Notice that the flowers are arranged spirally on the rachis causing the spike to be round in cross-section; they're not in pairs opposite one another causing the spike to be flat. In short, this plant is not a grass -- not a member of the Grass Family, the Poaceae -- whose spikelets are nearly always flat or flattish.

These plants are members of the big Sedge Family, the Cyperaceae. We've encountered a plant with very similar basic structure, in sand of a salty coastal lagoon on the Yucatan Peninsula's Caribbean coast. That was Hurricane-grass, Fimbristylis cymosa, profiled at www.backyardnature.net/yucatan/fimbry.htm.
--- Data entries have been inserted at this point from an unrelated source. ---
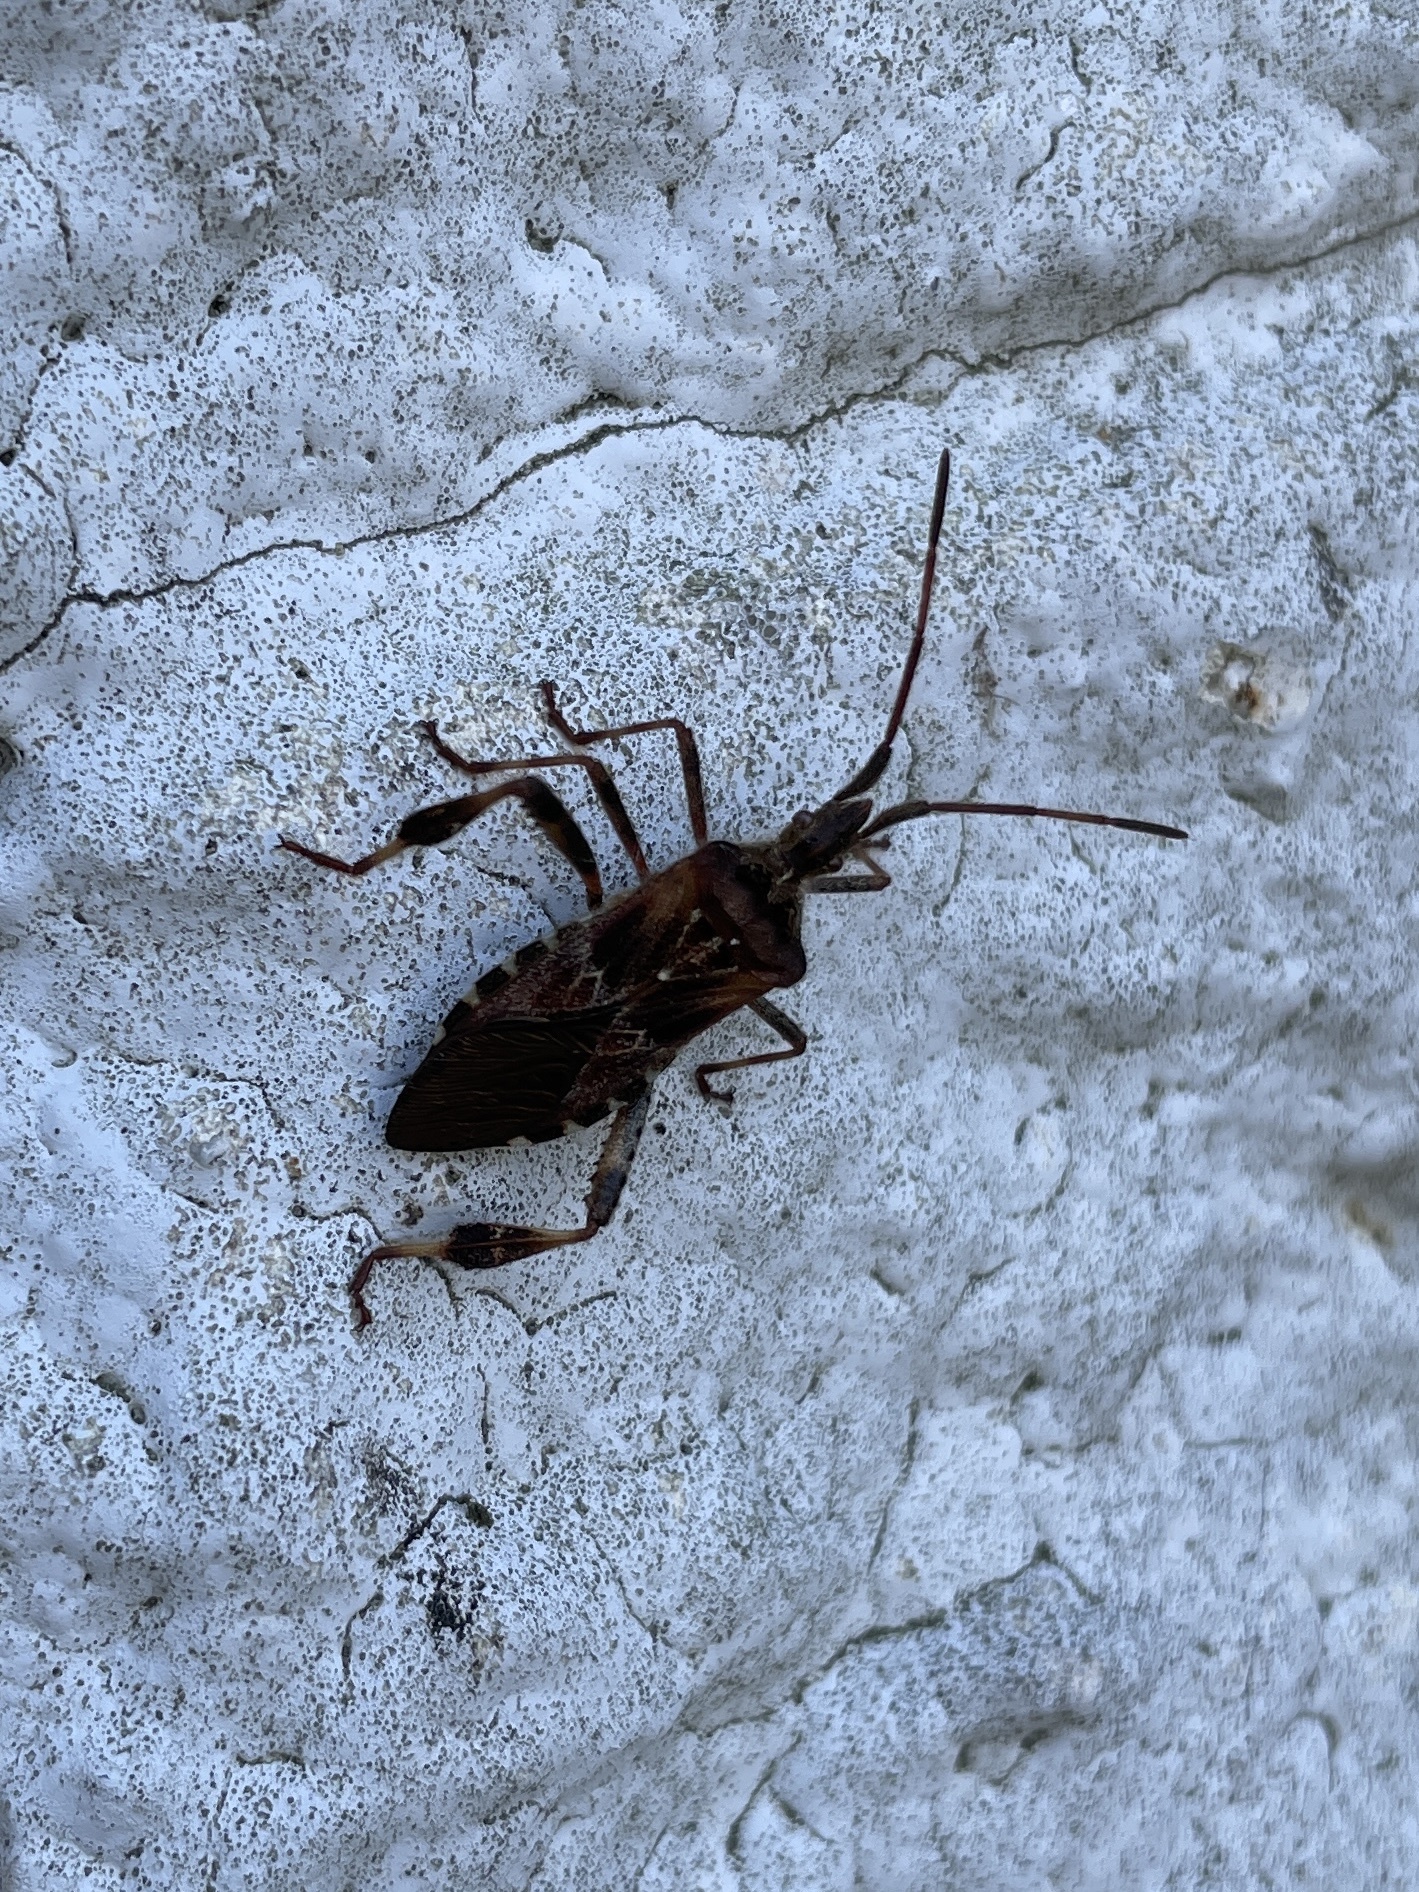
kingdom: Animalia
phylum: Arthropoda
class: Insecta
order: Hemiptera
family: Coreidae
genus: Leptoglossus
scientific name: Leptoglossus occidentalis
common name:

Our present plants also are members of the genus Fimbristylis. They're FIMBRISTYLIS SPADICEA, sometimes known as Chestnut Sedge or Marsh Fimbry, the first name remarking on the presence of dark chestnut color on the achenes, bracts and often the blades. Chestnut Sedge occurs in sandy, salty marsh environments from southern Mexico to northern South America.

Six species of Fimbristyles occur in the Yucatan. Besides its chestnut blotching, Chestnut Sedge's open flowering head -- its spikes being on fairly long stems -- distinguish it from the other species.

Ecologically, Chestnut Sedge's roots and tough tufts of blades protect sandy, loosely consolidated land from erosion, plus you can imagine that its tiny achenes make fine nibbling for small, seed-eating birds such as sparrows and finches.